Security and supply chain

• Security overview and shipped controls: docs/security/README.md

• Golden image pipeline (CI → scan → push → sign → Kyverno enforcement): docs/security/golden-image-pipeline.md

• Defense in depth reference: docs/security/clawql-security-defense-in-depth.md

• Engineering deliverables matrix (shipped/partial/planned): docs/security/clawql-security-defense-deliverables.md

• Docker SBOM/sign/scan operator notes: docker/README.md

• npm publish hardening (pack → scan → publish, provenance): docs/security/npm-supply-chain.md

• Deploy-time image signature enforcement (admission / Kyverno): docs/security/image-signature-enforcement.md

Providers and specs

• Provider matrix and presets: providers/README.md

• Google Discovery helpers: docs/providers/google-apis-lookup.md

Architecture (Short Version)

1. Agent calls search to discover relevant operations without loading entire specs into prompt context.

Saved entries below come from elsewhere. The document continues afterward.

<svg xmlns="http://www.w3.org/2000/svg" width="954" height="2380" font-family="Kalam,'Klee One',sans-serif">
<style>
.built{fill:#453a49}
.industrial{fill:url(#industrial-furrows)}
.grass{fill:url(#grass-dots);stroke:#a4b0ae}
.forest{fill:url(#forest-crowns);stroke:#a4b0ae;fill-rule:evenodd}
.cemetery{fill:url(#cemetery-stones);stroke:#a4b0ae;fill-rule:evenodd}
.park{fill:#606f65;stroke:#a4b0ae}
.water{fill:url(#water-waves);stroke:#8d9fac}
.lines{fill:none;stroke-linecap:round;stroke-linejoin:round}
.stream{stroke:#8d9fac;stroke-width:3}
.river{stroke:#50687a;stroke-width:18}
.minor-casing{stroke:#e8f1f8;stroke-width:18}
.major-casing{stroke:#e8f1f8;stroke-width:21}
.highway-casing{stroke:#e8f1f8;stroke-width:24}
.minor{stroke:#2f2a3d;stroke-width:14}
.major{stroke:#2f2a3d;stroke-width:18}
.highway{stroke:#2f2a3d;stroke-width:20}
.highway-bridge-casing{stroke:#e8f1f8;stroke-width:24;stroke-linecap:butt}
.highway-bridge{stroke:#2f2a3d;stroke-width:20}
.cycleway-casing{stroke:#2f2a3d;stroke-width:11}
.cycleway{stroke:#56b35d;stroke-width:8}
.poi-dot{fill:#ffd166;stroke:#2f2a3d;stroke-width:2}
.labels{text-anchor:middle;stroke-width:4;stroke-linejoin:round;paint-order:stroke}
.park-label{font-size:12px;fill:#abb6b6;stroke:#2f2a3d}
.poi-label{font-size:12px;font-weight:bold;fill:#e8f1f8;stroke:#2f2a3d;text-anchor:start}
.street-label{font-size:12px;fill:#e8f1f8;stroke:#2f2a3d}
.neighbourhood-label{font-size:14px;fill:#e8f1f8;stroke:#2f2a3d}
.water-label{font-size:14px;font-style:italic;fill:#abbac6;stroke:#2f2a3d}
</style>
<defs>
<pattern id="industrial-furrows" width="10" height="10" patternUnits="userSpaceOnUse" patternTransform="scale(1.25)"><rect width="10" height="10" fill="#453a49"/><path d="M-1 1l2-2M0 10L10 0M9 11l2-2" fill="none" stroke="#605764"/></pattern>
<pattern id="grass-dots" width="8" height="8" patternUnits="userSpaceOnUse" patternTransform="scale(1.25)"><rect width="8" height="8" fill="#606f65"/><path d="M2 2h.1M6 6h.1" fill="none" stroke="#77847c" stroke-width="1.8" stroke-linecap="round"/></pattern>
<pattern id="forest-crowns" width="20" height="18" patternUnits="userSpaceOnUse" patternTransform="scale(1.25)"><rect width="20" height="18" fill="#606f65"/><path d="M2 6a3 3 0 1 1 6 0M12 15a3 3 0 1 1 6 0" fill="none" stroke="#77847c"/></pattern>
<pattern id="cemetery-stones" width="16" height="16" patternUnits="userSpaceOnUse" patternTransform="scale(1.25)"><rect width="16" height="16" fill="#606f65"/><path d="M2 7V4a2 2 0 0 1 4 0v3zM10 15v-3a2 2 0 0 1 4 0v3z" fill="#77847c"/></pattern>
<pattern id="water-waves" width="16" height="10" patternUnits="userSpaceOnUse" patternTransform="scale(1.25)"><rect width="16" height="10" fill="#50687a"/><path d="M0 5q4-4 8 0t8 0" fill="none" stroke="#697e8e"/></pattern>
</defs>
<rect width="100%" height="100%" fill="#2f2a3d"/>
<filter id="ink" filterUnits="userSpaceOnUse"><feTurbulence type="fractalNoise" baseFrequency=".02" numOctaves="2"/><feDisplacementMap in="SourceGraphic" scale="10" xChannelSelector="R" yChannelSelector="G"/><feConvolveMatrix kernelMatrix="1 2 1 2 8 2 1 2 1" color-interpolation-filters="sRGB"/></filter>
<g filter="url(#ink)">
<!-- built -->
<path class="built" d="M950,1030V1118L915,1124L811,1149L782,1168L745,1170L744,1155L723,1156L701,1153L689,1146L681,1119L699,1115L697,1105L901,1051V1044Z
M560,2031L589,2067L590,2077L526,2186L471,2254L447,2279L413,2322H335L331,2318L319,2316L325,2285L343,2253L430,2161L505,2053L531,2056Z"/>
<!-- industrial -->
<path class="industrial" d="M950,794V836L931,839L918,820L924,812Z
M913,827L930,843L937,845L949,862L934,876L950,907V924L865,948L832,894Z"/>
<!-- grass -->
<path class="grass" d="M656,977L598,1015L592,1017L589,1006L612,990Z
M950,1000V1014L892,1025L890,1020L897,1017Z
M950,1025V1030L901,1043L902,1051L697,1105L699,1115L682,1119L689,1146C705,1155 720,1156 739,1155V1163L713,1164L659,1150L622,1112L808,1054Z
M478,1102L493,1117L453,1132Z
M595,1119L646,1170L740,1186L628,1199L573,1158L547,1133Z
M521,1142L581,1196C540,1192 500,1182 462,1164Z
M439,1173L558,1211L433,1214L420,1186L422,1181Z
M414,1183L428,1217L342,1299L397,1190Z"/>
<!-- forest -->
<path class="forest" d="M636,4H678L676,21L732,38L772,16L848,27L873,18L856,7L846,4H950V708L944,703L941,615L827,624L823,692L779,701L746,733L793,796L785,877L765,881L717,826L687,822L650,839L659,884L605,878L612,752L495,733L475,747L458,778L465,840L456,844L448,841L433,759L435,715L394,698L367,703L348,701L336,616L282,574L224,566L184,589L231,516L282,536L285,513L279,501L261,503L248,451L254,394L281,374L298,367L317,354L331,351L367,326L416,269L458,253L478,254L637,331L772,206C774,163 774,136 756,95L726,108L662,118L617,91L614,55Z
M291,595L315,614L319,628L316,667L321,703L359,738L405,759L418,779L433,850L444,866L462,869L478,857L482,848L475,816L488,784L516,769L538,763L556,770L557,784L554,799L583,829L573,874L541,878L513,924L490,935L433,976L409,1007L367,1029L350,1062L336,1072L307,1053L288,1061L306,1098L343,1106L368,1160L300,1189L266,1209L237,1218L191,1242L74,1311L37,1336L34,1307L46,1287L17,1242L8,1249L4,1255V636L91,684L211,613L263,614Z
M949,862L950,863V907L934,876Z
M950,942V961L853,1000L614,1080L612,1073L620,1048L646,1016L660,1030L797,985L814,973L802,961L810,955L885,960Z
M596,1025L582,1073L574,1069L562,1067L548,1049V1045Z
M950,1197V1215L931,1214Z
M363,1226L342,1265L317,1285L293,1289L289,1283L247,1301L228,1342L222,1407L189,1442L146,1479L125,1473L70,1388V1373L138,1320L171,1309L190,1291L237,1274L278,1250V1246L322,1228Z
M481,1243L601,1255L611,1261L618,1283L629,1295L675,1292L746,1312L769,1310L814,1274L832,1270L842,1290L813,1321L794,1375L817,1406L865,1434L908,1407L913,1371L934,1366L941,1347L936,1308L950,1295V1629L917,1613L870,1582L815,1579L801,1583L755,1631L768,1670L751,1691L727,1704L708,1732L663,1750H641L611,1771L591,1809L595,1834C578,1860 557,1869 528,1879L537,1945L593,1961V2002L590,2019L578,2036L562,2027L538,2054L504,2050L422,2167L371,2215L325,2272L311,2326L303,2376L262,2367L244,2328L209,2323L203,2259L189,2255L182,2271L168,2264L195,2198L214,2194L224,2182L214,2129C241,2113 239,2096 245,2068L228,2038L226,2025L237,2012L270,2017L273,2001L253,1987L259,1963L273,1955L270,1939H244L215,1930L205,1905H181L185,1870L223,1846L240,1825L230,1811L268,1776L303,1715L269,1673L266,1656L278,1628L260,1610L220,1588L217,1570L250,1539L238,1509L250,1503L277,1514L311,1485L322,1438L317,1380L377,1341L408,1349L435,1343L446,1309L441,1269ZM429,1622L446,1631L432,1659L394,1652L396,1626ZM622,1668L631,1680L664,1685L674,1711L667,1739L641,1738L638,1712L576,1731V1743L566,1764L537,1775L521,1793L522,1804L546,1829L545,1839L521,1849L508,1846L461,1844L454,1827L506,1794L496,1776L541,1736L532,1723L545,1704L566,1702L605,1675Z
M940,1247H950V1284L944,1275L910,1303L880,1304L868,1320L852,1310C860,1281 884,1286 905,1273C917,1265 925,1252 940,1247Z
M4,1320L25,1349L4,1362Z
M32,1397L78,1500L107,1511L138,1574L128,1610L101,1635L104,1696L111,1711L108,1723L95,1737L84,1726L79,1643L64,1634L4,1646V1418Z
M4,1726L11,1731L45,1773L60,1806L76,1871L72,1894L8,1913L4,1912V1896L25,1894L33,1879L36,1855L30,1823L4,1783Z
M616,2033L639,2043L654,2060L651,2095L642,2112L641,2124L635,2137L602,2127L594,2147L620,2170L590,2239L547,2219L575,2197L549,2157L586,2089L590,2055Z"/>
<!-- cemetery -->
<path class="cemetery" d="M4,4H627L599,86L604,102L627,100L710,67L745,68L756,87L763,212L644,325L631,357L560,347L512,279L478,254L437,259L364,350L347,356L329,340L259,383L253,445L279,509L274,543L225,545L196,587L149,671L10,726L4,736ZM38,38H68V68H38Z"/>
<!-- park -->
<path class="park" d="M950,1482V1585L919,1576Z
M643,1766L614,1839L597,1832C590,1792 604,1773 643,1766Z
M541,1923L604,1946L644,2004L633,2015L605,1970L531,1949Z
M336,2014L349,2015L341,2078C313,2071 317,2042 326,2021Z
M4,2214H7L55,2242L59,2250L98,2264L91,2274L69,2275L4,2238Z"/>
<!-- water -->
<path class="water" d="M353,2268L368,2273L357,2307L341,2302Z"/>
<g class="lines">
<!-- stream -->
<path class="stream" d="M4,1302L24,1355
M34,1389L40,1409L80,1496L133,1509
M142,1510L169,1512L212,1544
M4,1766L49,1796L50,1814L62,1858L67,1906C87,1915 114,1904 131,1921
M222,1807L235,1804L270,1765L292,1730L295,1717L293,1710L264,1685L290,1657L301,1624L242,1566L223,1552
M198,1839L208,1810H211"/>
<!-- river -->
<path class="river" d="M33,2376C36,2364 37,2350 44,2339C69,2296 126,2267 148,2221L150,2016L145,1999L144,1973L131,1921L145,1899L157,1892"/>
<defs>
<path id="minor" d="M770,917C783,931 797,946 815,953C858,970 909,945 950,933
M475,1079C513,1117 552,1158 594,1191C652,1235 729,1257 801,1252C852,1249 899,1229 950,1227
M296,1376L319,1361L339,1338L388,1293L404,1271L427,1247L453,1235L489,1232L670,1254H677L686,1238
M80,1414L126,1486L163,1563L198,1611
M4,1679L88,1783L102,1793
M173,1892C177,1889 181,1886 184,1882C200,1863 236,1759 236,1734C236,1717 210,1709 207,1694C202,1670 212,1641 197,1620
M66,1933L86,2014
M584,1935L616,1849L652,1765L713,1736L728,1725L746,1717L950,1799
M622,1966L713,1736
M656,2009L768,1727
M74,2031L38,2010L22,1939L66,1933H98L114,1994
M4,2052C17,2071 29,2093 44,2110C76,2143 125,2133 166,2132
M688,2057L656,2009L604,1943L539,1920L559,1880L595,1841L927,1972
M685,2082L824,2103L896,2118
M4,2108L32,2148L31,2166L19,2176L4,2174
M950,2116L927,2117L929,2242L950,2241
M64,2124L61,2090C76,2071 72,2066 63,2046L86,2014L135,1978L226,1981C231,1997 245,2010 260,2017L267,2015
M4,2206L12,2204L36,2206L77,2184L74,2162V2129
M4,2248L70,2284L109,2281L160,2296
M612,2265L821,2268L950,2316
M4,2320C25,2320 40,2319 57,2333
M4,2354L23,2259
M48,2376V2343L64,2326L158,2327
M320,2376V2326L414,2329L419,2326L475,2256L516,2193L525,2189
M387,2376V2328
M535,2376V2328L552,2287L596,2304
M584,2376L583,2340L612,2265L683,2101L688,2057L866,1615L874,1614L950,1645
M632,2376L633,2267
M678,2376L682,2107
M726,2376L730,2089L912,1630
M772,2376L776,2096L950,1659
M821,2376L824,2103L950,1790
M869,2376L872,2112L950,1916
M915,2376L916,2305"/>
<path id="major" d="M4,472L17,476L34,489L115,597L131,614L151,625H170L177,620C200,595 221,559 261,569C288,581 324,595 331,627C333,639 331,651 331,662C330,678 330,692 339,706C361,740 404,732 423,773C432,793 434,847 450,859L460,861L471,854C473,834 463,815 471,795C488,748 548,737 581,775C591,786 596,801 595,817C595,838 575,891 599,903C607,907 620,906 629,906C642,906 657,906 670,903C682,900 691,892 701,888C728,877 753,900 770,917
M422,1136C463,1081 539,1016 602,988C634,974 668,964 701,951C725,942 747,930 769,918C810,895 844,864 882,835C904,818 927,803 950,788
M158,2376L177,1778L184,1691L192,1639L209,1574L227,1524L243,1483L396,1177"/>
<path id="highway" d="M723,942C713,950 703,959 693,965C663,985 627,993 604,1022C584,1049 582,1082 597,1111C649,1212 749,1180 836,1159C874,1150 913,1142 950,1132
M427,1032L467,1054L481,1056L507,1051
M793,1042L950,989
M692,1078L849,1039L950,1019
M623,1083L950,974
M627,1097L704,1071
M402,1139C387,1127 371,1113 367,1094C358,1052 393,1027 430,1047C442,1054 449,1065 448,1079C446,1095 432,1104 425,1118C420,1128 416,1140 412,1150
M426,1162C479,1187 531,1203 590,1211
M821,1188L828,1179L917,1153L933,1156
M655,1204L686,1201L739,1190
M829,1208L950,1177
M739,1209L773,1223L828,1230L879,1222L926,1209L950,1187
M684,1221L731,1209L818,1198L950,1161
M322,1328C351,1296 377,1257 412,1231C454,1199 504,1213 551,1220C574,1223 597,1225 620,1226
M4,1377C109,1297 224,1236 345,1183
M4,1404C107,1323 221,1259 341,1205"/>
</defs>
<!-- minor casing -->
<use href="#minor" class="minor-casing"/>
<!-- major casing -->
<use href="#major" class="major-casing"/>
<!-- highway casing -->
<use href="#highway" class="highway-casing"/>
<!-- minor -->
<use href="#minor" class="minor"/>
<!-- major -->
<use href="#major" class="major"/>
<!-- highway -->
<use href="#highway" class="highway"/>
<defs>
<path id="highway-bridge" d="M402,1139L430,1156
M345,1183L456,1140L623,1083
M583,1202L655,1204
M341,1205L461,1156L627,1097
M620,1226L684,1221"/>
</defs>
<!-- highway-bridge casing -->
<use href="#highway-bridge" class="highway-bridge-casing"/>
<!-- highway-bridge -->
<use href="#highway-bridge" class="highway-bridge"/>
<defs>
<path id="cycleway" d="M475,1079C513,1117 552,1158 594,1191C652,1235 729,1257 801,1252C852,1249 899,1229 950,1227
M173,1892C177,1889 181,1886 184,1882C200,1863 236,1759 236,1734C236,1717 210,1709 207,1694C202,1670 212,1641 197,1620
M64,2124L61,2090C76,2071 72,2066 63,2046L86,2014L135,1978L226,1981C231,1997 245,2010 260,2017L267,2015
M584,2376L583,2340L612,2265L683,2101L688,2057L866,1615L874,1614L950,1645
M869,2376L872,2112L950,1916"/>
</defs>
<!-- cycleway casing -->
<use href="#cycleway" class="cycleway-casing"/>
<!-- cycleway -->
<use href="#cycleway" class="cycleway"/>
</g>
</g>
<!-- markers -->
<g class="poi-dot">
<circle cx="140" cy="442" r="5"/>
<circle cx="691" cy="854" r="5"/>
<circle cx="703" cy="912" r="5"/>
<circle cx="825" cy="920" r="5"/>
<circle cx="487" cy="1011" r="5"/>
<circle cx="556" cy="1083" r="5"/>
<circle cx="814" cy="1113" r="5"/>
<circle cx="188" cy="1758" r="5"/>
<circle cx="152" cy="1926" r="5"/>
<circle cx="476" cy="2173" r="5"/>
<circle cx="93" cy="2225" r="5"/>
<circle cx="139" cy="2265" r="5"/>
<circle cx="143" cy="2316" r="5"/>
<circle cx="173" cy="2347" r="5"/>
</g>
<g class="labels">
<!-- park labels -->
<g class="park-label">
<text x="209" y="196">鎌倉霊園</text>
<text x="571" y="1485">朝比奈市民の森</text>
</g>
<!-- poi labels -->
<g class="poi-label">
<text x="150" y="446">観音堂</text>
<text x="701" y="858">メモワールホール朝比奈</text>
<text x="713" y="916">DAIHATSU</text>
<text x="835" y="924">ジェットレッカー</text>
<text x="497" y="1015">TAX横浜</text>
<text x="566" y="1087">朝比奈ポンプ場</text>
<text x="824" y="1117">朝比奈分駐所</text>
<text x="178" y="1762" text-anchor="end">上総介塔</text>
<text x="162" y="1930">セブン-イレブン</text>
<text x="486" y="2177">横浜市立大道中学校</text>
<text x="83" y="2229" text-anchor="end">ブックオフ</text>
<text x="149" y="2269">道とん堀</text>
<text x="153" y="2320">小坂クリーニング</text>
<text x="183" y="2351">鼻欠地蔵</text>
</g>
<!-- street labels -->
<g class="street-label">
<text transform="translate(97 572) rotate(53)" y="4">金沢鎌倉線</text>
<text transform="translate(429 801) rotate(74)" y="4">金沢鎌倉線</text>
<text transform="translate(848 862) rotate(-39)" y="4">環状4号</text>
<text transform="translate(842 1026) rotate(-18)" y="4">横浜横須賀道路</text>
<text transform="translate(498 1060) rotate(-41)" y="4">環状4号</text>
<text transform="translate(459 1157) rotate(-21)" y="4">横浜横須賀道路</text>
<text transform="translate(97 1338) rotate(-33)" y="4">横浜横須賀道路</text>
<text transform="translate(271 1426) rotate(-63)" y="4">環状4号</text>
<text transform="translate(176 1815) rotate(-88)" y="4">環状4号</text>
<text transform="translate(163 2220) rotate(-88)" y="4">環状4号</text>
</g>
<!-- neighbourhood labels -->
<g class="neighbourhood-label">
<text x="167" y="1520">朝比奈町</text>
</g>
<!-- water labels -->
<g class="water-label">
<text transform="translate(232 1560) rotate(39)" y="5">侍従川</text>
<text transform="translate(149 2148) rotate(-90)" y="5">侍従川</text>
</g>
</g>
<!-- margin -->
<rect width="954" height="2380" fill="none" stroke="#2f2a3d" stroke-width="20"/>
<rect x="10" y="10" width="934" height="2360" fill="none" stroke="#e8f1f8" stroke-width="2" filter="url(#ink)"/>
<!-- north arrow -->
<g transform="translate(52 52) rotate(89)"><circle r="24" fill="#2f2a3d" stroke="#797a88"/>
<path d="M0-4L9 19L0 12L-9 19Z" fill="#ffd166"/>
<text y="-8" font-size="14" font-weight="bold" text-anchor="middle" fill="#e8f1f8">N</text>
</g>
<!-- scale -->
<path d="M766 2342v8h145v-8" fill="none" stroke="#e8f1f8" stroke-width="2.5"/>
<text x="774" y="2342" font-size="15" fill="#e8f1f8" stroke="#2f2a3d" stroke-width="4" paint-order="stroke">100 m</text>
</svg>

2. Agent calls execute with operation details.

3. For OpenAPI/Discovery operations: in single-spec mode, ClawQL prefers an internal OpenAPI-to-GraphQL path (REST fallback on failure); in multi-spec mode, execute uses REST per owning spec.

4. For native operations (when configured): execute calls HTTP GraphQL or gRPC unary directly — same search index, routed by operation metadata — see ADR 0002.

Notes

• Core (search, execute, audit, cache) has no opt-out — no CLAWQL_ENABLE_* gate for those tools.

• A writable CLAWQL_OBSIDIAN_VAULT_PATH is required to read/write the vault for memory_* and bulk ingest_external_knowledge.

• For full environment variable details, see .env.example and docs/mcp/mcp-tools.md.